Designing the Oracle Voice User Experience: Oracle Shares the Lessons
By Ultan O'Broin-Oracle on Dec 16, 2013
Oracle’s Mobile User Experience (UX) team has been exploring voice technologies as they evolved. Our interest intensified with the release of Siri intelligent voice assistant on the Apple iPhone in 2011. By converging several technologies, Oracle has designed a mobile voice solution for our Oracle Sales Cloud customers, Oracle Voice. And, more is to come!
Oracle Voice enables users to talk to the Oracle Sales Cloud; speaking naturally to view, edit, and add notes to customer opportunities. Whereas Siri enables users to interact with personal data on their phones such as contacts, settings and calendar, the focus of Oracle Voice is to enable users to interact with their enterprise sales data as part of an overall task flow.
Oracle Voice user interface. A clear UI and underlying technology that recognizes the names of important objects in the task flow are some of Oracle's shared UX design insights.
- More and more sales reps are using voice technologies to get their work done productively. Expect enterprise use cases to increase.
- Voice to text is only part of the technical solution.
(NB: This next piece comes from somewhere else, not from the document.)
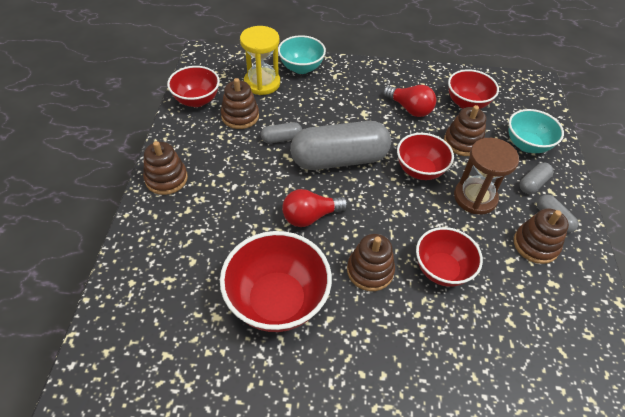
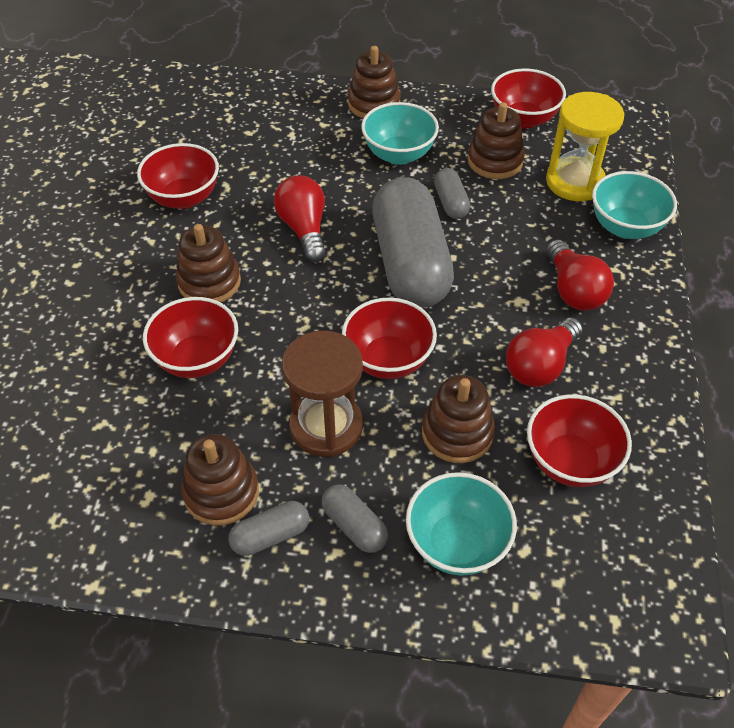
camera: 95 degrees right, 0 degrees up
red bowl [220,231,332,332] -> red bowl [137,143,219,209], size x0.65
none -> turquoise bowl [361,102,439,165]
none -> red light bulb [546,240,614,310]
Natural language processing (or NLP) and understanding users’ context are important related technologies that we had to develop in order to provide a voice solution.
- Understand what enterprise users do, the when and the where, of being mobile. Support only such users most frequent and basic tasks. Voice is not for everything.
- Make voice usage a hands-free operation. And don’t forget any legal requirements, for example when driving.
- Voice recognition must understand user data, such as the names of important objects in their task flows and the relationships between the objects. For example, voice must recognize the input of proper names, such as customer names, that are part of the sales cloud.
- Users will want to use voice-based search to find key information. For instance, users will want to just say the name of a customer in order to see opportunity details returned. Provide for fast search and a way to integrate the results.
- Make the UI clear so that users know what task flow is being completed. Misrecognitions of voice inputs do happen, so provide an ability to correct misrecognitions easily and to continue.
- Keep voice interaction flows short. Remember, a human is talking to a machine that understands enterprise data but hardly anything else, until it learns it. It is not a normal human conversation (yet!) so flows must be as succinct and efficient as possible.
- Although some users may have had only basic experiences with voice recognition in the past, most users that we bring into our usability labs are now surprised at how well the current-state of the-art technology works and helps them to complete simple activities much more quickly (such as when dictating by voice rather than typing a note). With voice recognition accuracy improving steadily, be positioned to respond to more new scenarios of use by having your voice UX roadmap ready.
- Add some personality to the voice interaction. Experiment with sounds for the microphone interaction and the opportunities offered by the many natural-to-machine type voice outputs now available. Personality and emotion adds to the voice user experience. Careful use of humor and an aspect of fun has its place in augmenting productivity on the go.